* Assignment
Look below for the line holding "4: (664, 154, 4.15)" and the line holding "39: (259, 459, 3.21)". Transcribe exactly those lines and all lines between them, nothing more.

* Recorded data

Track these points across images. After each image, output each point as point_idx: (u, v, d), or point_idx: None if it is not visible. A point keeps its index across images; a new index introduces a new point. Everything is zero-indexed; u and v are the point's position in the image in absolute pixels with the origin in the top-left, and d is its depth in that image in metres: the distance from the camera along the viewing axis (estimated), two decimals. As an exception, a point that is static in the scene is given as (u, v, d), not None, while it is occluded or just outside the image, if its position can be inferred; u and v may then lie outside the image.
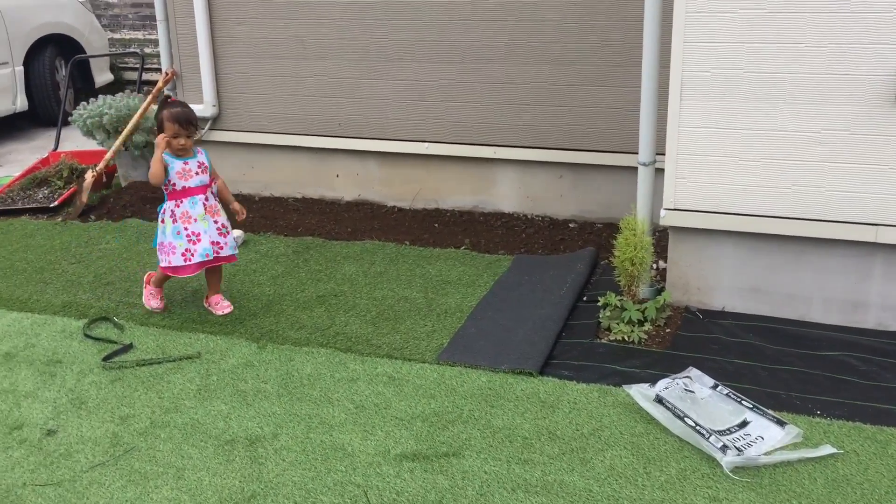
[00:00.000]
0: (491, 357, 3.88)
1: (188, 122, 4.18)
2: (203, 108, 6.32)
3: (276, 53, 6.13)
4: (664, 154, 4.15)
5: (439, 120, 5.87)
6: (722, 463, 3.03)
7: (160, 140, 4.17)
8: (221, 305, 4.47)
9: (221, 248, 4.31)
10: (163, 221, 4.28)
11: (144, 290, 4.53)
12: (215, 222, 4.29)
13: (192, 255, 4.22)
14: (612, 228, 5.43)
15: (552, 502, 2.91)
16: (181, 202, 4.23)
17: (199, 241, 4.22)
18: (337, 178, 6.32)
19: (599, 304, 4.24)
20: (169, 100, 4.29)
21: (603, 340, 4.02)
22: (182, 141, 4.18)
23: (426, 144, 5.94)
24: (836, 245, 4.01)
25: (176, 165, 4.21)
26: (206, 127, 6.43)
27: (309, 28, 5.99)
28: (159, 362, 3.95)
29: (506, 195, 5.91)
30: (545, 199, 5.82)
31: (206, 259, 4.25)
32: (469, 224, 5.74)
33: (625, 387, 3.55)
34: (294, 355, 3.97)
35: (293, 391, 3.67)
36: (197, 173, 4.26)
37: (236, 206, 4.46)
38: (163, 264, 4.29)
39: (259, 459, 3.21)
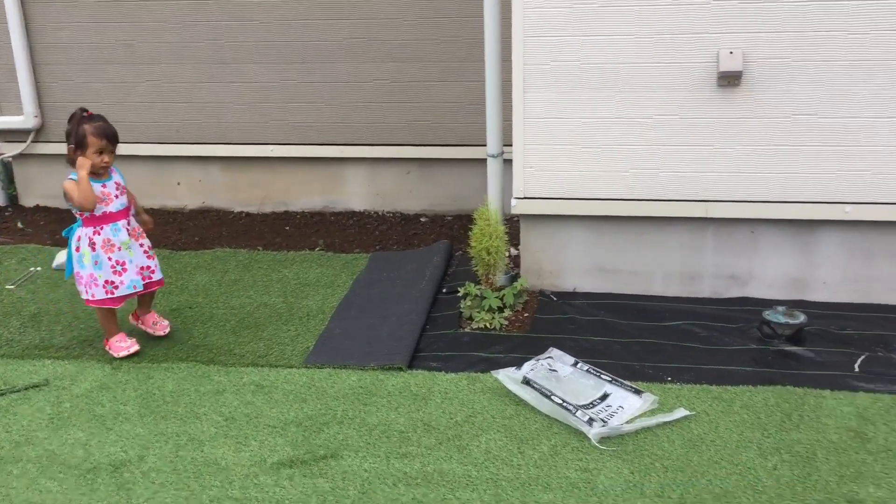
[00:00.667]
0: (359, 356, 3.88)
1: (115, 138, 3.78)
2: (23, 119, 5.96)
3: (103, 59, 5.81)
4: (512, 145, 4.30)
5: (283, 122, 5.78)
6: (589, 435, 3.19)
7: (83, 160, 3.70)
8: (161, 325, 4.13)
9: (152, 271, 3.97)
10: (78, 249, 3.83)
11: (110, 351, 3.99)
12: (140, 245, 3.94)
13: (117, 287, 3.84)
14: (463, 220, 5.57)
15: (433, 492, 2.96)
16: (101, 229, 3.80)
17: (124, 271, 3.85)
18: (178, 185, 6.09)
19: (459, 294, 4.33)
20: (86, 113, 3.75)
21: (466, 330, 4.11)
22: (107, 158, 3.76)
23: (271, 147, 5.84)
24: (672, 222, 4.30)
25: (94, 189, 3.76)
26: (28, 139, 6.02)
27: (137, 33, 5.73)
28: (2, 394, 3.67)
29: (356, 193, 5.91)
30: (395, 196, 5.87)
31: (134, 291, 3.90)
32: (321, 225, 5.70)
33: (492, 372, 3.65)
34: (153, 373, 3.80)
35: (156, 410, 3.51)
36: (116, 196, 3.84)
37: (145, 216, 4.06)
38: (85, 297, 3.88)
39: (126, 485, 3.05)
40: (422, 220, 5.74)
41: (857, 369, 3.61)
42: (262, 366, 3.84)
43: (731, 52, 3.95)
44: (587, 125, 4.19)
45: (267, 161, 5.90)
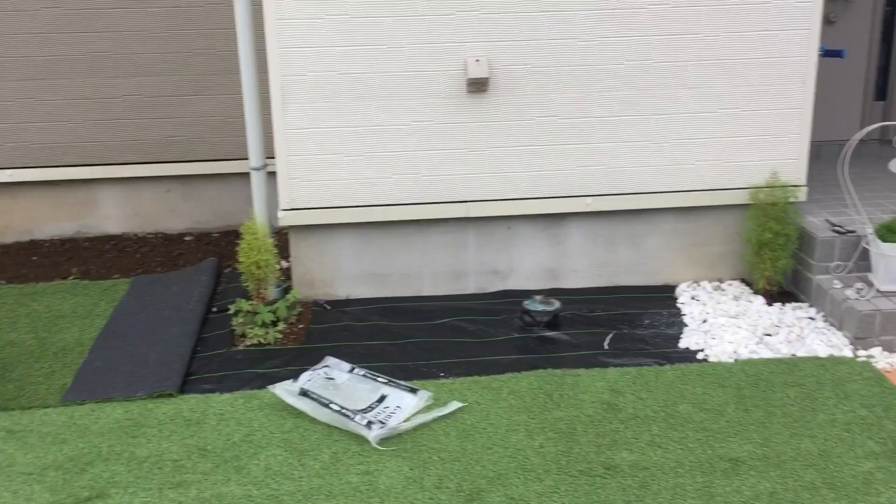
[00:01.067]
0: (124, 387, 3.66)
1: None
2: None
3: None
4: (275, 157, 4.26)
5: (23, 143, 5.33)
6: (369, 438, 3.24)
7: None
8: None
9: None
10: None
11: None
12: None
13: None
14: (230, 236, 5.43)
15: (214, 517, 2.87)
16: None
17: None
18: None
19: (231, 312, 4.22)
20: None
21: (240, 347, 4.02)
22: None
23: (9, 172, 5.36)
24: (437, 224, 4.47)
25: None
26: None
27: None
28: None
29: (112, 216, 5.58)
30: (156, 216, 5.61)
31: None
32: (74, 252, 5.32)
33: (269, 387, 3.60)
34: None
35: None
36: None
37: None
38: None
39: None
40: (186, 239, 5.53)
41: (606, 347, 3.96)
42: (12, 409, 3.52)
43: (478, 60, 4.18)
44: (349, 133, 4.25)
45: (6, 186, 5.41)
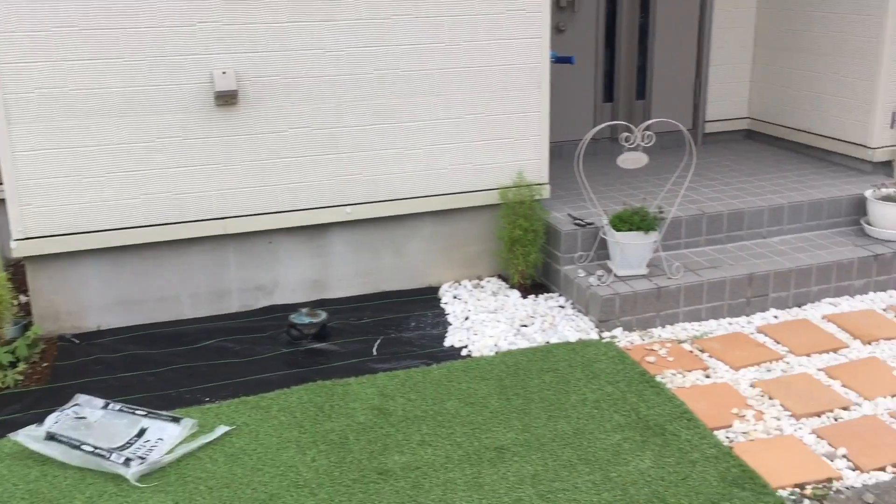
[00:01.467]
0: None
1: None
2: None
3: None
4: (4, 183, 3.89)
5: None
6: (128, 476, 3.04)
7: None
8: None
9: None
10: None
11: None
12: None
13: None
14: (-42, 272, 4.87)
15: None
16: None
17: None
18: None
19: (-40, 356, 3.79)
20: None
21: (-27, 394, 3.62)
22: None
23: None
24: (193, 243, 4.29)
25: None
26: None
27: None
28: None
29: None
30: None
31: None
32: None
33: (10, 436, 3.26)
34: None
35: None
36: None
37: None
38: None
39: None
40: None
41: (375, 353, 4.00)
42: None
43: (224, 73, 4.07)
44: (88, 154, 3.97)
45: None
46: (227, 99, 4.11)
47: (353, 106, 4.31)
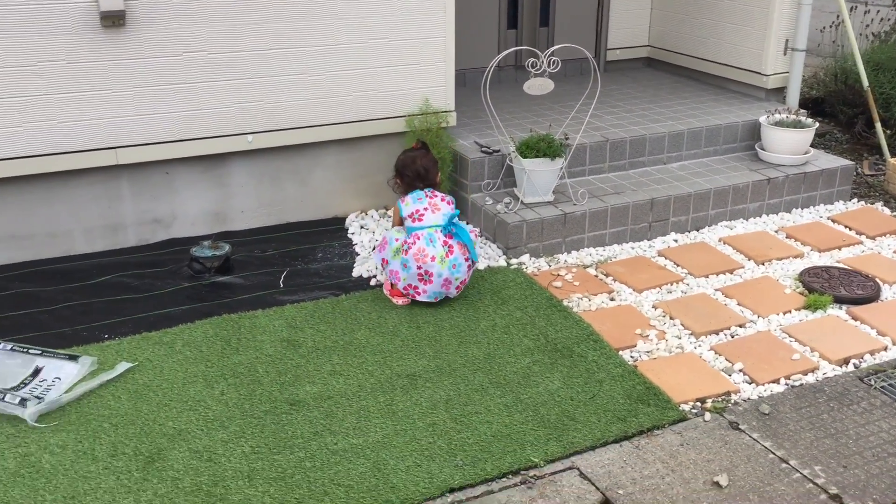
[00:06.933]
0: None
1: None
2: None
3: None
4: None
5: None
6: (25, 416, 2.90)
7: None
8: None
9: None
10: None
11: None
12: None
13: None
14: None
15: None
16: None
17: None
18: None
19: None
20: None
21: None
22: None
23: None
24: (83, 174, 4.05)
25: None
26: None
27: None
28: None
29: None
30: None
31: None
32: None
33: None
34: None
35: None
36: None
37: None
38: None
39: None
40: None
41: (281, 285, 3.92)
42: None
43: (110, -9, 3.79)
44: (-43, 77, 3.67)
45: None
46: (114, 20, 3.84)
47: (253, 29, 4.11)
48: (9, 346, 3.29)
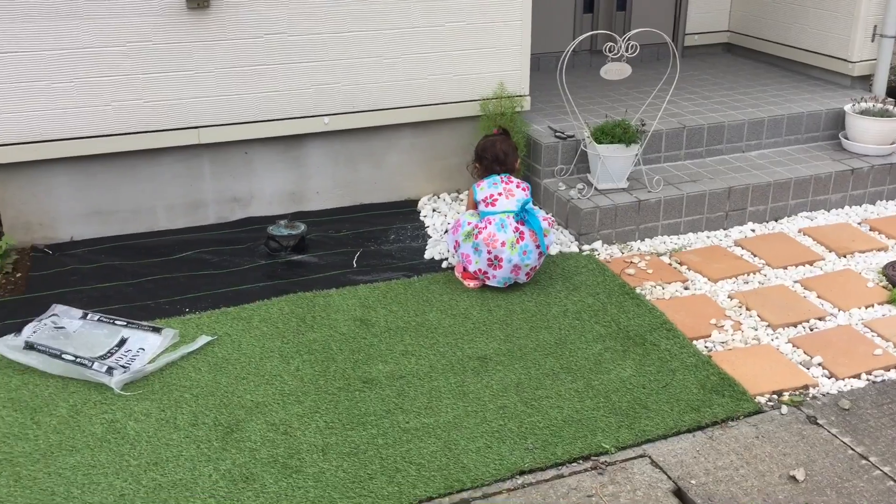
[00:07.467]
0: None
1: None
2: None
3: None
4: (-38, 86, 3.72)
5: None
6: (111, 385, 3.02)
7: None
8: None
9: None
10: None
11: None
12: None
13: None
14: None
15: (-67, 495, 2.55)
16: None
17: None
18: None
19: (-71, 267, 3.70)
20: None
21: (-54, 305, 3.55)
22: None
23: None
24: (166, 153, 4.18)
25: None
26: None
27: None
28: None
29: None
30: None
31: None
32: None
33: (-13, 346, 3.22)
34: None
35: None
36: None
37: None
38: None
39: None
40: None
41: (355, 265, 3.98)
42: None
43: (195, -27, 3.89)
44: (55, 58, 3.80)
45: None
46: (199, 1, 3.94)
47: (331, 11, 4.16)
48: (96, 317, 3.42)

* Answer to the exercise
4: (664, 154, 4.15)
5: (439, 120, 5.87)
6: (722, 463, 3.03)
7: (160, 140, 4.17)
8: (221, 305, 4.47)
9: (221, 248, 4.31)
10: (163, 221, 4.28)
11: (144, 290, 4.53)
12: (215, 222, 4.29)
13: (192, 255, 4.22)
14: (612, 228, 5.43)
15: (552, 502, 2.91)
16: (181, 202, 4.23)
17: (199, 241, 4.22)
18: (337, 178, 6.32)
19: (599, 304, 4.24)
20: (169, 100, 4.29)
21: (603, 340, 4.02)
22: (182, 141, 4.18)
23: (426, 144, 5.94)
24: (836, 245, 4.01)
25: (176, 165, 4.21)
26: (206, 127, 6.43)
27: (309, 28, 5.99)
28: (159, 362, 3.95)
29: (506, 195, 5.91)
30: (545, 199, 5.82)
31: (206, 259, 4.25)
32: (469, 224, 5.74)
33: (625, 387, 3.55)
34: (294, 355, 3.97)
35: (293, 391, 3.67)
36: (197, 173, 4.26)
37: (236, 206, 4.46)
38: (163, 264, 4.29)
39: (259, 459, 3.21)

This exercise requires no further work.